As the 2012 race takes shape, the man that Republicans hope to beat, President Barack Obama, is looking more vulnerable with each passing day. The debt ceiling negotiations have collapsed his numbers, and recent Gallup polling shows him with just a 24 percent approval rating of his handling of the federal budget deficit. His numbers on the economy and job creation are similarly dismal, with approval hovering at 26 percent and 29 percent, respectively. In the other areas tracked by Gallup, his popularity has waned considerably — on Afghanistan, education, and foreign affairs, his approval is at 38 percent, 41 percent, and 42 percent, roughly a 10 point decline in each category from May of this year. Terrorism is the one issue on which the president has a majority approval rating, but even that number, 53 percent, is down 10 points from May, and is conspicuously low, given the recent death of Osama bin Laden. Worse still, there is little upside for the president when the numbers are broken down by party affiliation — there isn’t a single area in which 50 percent or more of independents approve of Obama’s job performance.
With 14 months still to go before the election, job approval ratings are an unreliable indicator of re-election chances, but it is worth noting that with 40 percent approving and 53 percent disapproving, Obama’s Gallup numbers are lower than any other incumbent presidential candidate’s were at the 14-month mark, with the exception of Jimmy Carter (who would go on to lose his re-election fight decisively to Ronald Reagan). It’s no surprise, therefore, that the president is making bus stop tours of swing states — if his numbers don’t show any improvement between now and March, then Obama will find himself on the unenviable side of a historical trend. Only one incumbent president, Harry Truman, has been re-elected with a less than 50 percent approval rating with 8 months of campaigning to go — all others with a less-than-majority approval failed in their re-election bids.
With that said, the current field of Republican presidential candidates does not appear particularly threatening to President Obama. Currently, the likelihood is that Obama will face either Rick Perry or Mitt Romney in the general election — InTrade, a leading prediction market, places the odds of a Perry or Romney candidacy at 35 percent and 31 percent respectively. Jon Huntsman, Michelle Bachmann, Paul Ryan, and Sarah Palin (the latter two not currently running) constitute most of the residual probability, sharing (more or less evenly) a 21 percent chance of being the eventual nominee. In head-to-head polling, Obama beats most of these candidates handily; against Romney, the president enjoys a 3-to-4-point margin, and against the rest, the president has a double-digit lead. These positive polling numbers seem to offset Obama’s low approval ratings; InTrade places the president’s odds of re-election at slightly better than half.
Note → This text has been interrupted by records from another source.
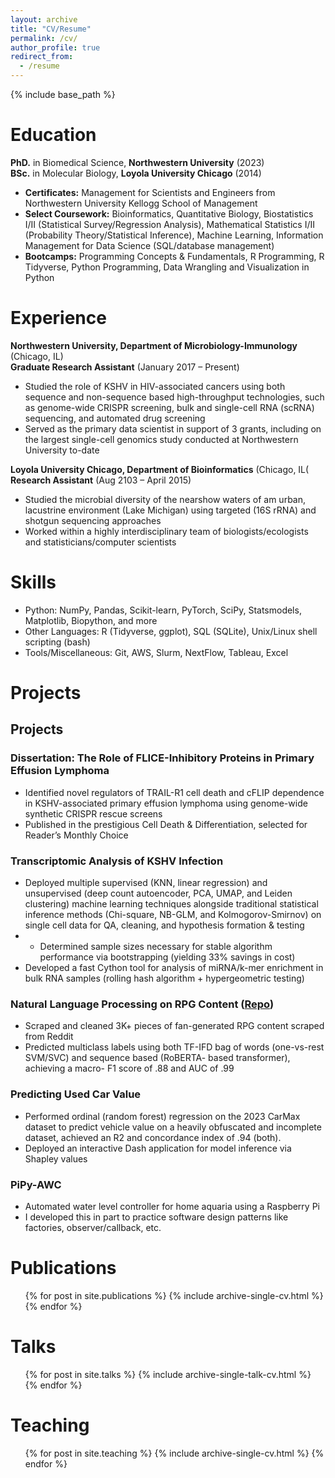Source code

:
 ```yaml
---
layout: archive
title: "CV/Resume"
permalink: /cv/
author_profile: true
redirect_from:
  - /resume
---
```


{% include base_path %}




Education
======
**PhD.** in Biomedical Science, **Northwestern University** (2023)<br>
**BSc.** in Molecular Biology, **Loyola University Chicago** (2014)
* **Certificates:** Management for Scientists and Engineers from Northwestern University Kellogg School of Management
* **Select Coursework:** Bioinformatics, Quantitative Biology, Biostatistics I/II (Statistical Survey/Regression Analysis), Mathematical Statistics I/II (Probability Theory/Statistical Inference), Machine Learning, Information Management for Data Science (SQL/database management)
* **Bootcamps:** Programming Concepts & Fundamentals, R Programming, R Tidyverse, Python Programming, Data Wrangling and Visualization in Python

Experience
======
**Northwestern University, Department of Microbiology-Immunology** (Chicago, IL)<br>
**Graduate Research Assistant** (January 2017 – Present)
* Studied the role of KSHV in HIV-associated cancers using both sequence and non-sequence based high-throughput technologies, such as genome-wide CRISPR screening, bulk and single-cell RNA (scRNA) sequencing, and automated drug screening
* Served as the primary data scientist in support of 3 grants, including on the largest single-cell genomics study conducted at Northwestern University to-date

**Loyola University Chicago, Department of Bioinformatics** (Chicago, IL(<br>
**Research Assistant** (Aug 2103 – April 2015)
* Studied the microbial diversity of the nearshow waters of am urban, lacustrine environment (Lake Michigan) using targeted (16S rRNA) and shotgun sequencing approaches
* Worked within a highly interdisciplinary team of biologists/ecologists and statisticians/computer scientists
  
Skills
======
*	Python: NumPy, Pandas, Scikit-learn, PyTorch, SciPy, Statsmodels, Matplotlib, Biopython, and more
*	Other Languages: R (Tidyverse, ggplot), SQL (SQLite), Unix/Linux shell scripting (bash)
*	Tools/Miscellaneous: Git, AWS, Slurm, NextFlow, Tableau, Excel


Projects
======
## Projects
### Dissertation: The Role of FLICE-Inhibitory Proteins in Primary Effusion Lymphoma
* Identified novel regulators of TRAIL-R1 cell death and cFLIP dependence in KSHV-associated primary effusion lymphoma using genome-wide synthetic CRISPR rescue screens
* Published in the prestigious Cell Death & Differentiation, selected for Reader’s Monthly Choice 
### Transcriptomic Analysis of KSHV Infection
* Deployed multiple supervised (KNN, linear regression) and unsupervised (deep count autoencoder, PCA, UMAP, and Leiden clustering) machine learning techniques alongside traditional statistical inference methods (Chi-square, NB-GLM, and Kolmogorov-Smirnov) on single cell data for QA, cleaning, and hypothesis formation & testing
* * Determined sample sizes necessary for stable algorithm performance via bootstrapping (yielding 33% savings in cost)
* Developed a fast Cython tool for analysis of miRNA/k-mer enrichment in bulk RNA samples (rolling hash algorithm + hypergeometric testing)
### Natural Language Processing on RPG Content ([Repo](https://github.com/nkuehnle/rpg_nlp))
*	Scraped and cleaned 3K+ pieces of fan-generated RPG content scraped from Reddit
*	Predicted multiclass labels using both TF-IFD bag of words (one-vs-rest SVM/SVC) and sequence based (RoBERTA- based transformer), achieving a macro- F1 score of .88 and AUC of .99
### Predicting Used Car Value
*	Performed ordinal (random forest) regression on the 2023 CarMax dataset to predict vehicle value on a heavily obfuscated and incomplete dataset, achieved an R2 and concordance index of .94 (both).
*	Deployed an interactive Dash application for model inference via Shapley values
### PiPy-AWC
* Automated water level controller for home aquaria using a Raspberry Pi
*	I developed this in part to practice software design patterns like factories, observer/callback, etc.

Publications
======
  <ul>{% for post in site.publications %}
    {% include archive-single-cv.html %}
  {% endfor %}</ul>
  
Talks
======
  <ul>{% for post in site.talks %}
    {% include archive-single-talk-cv.html %}
  {% endfor %}</ul>
  
Teaching
======
  <ul>{% for post in site.teaching %}
    {% include archive-single-cv.html %}
  {% endfor %}</ul>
In other races, the outlook is more positive for Republicans. Currently, InTrade gives a 65 and 70 percent likelihood to Republicans retaining control of the House and taking control of the Senate. This reflects a series of polls in recent months showing a 3-7 point advantage for generic Republicans over generic Democrats in congressional ballots.
It’s 438 days until Election Day, and this is The State of the Race.